Could you rewrite the lines from the one with "family: Ceratopogonidae" through the one with "family: Psychodidae", replacing "phylum" with "division" and changing nothing else? Leave out the pictures.

>> Start

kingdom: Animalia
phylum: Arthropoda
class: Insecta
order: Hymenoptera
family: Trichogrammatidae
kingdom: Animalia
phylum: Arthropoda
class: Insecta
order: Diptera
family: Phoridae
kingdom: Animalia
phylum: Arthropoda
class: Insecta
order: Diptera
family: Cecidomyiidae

>> End
>> Start

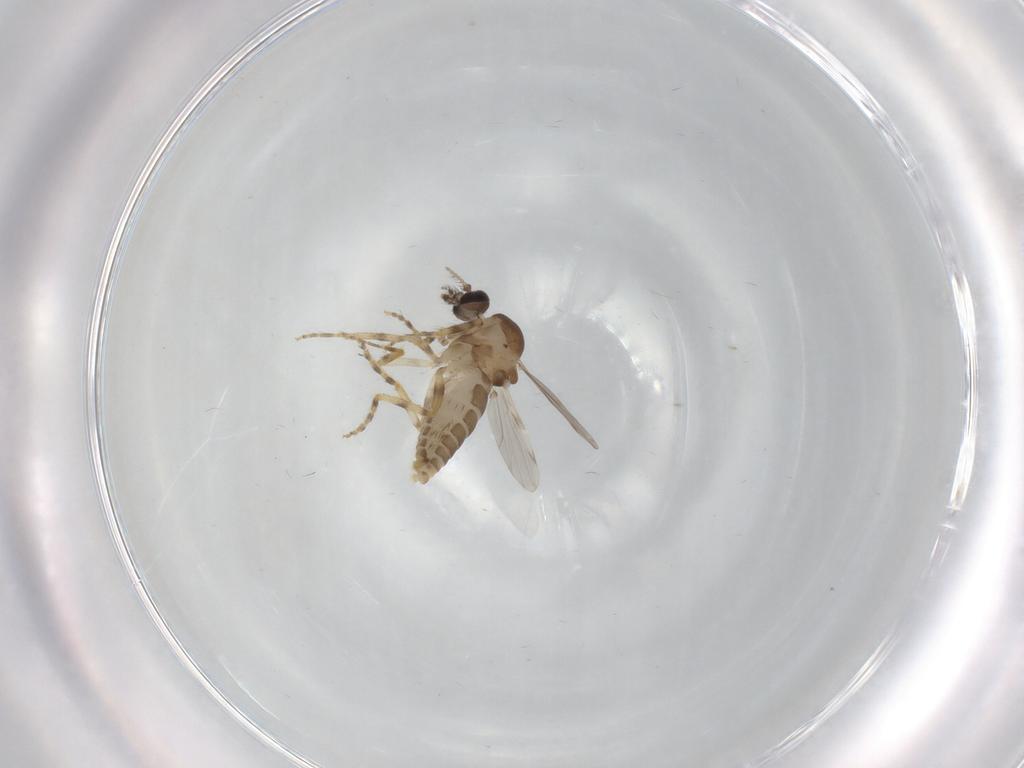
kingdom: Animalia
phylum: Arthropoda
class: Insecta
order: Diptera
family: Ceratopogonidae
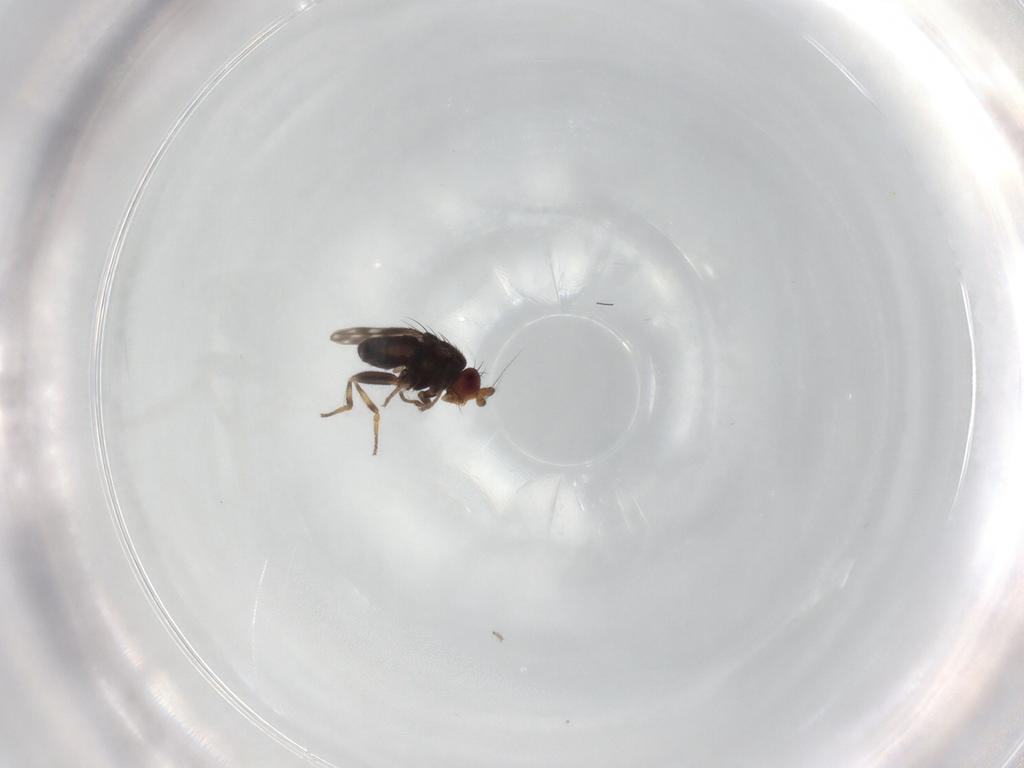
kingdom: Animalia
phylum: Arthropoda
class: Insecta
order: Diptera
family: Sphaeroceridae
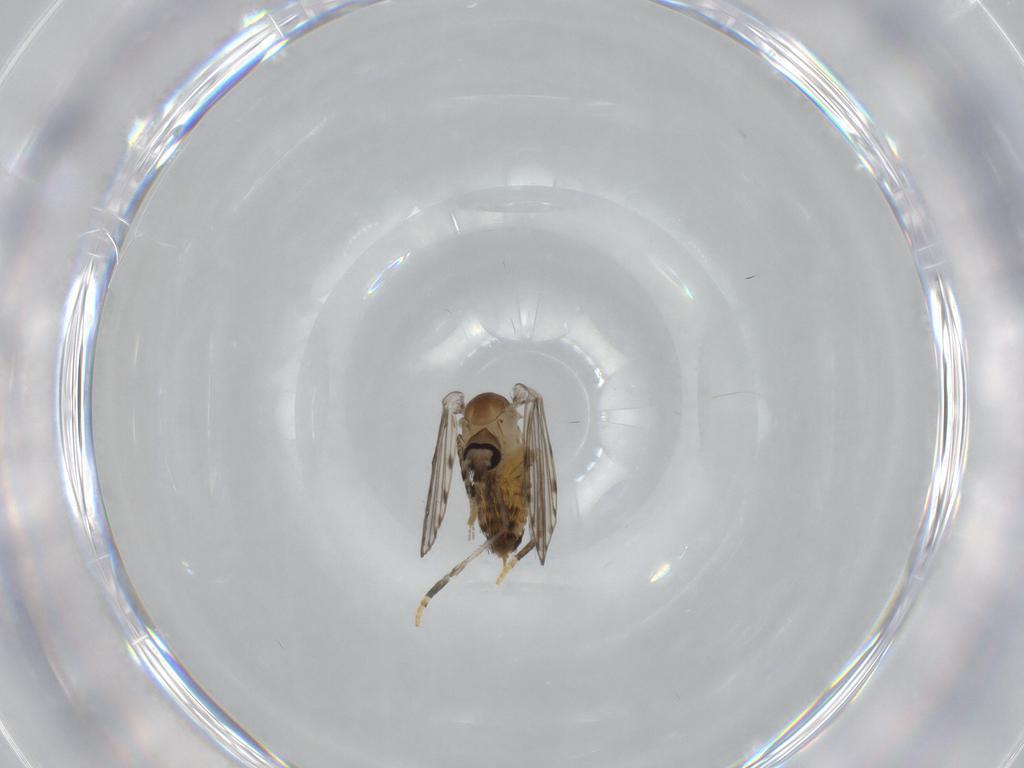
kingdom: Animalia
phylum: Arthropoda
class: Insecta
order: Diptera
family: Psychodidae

>> End

▶ [Response]
family: Ceratopogonidae
kingdom: Animalia
division: Arthropoda
class: Insecta
order: Diptera
family: Sphaeroceridae
kingdom: Animalia
division: Arthropoda
class: Insecta
order: Diptera
family: Psychodidae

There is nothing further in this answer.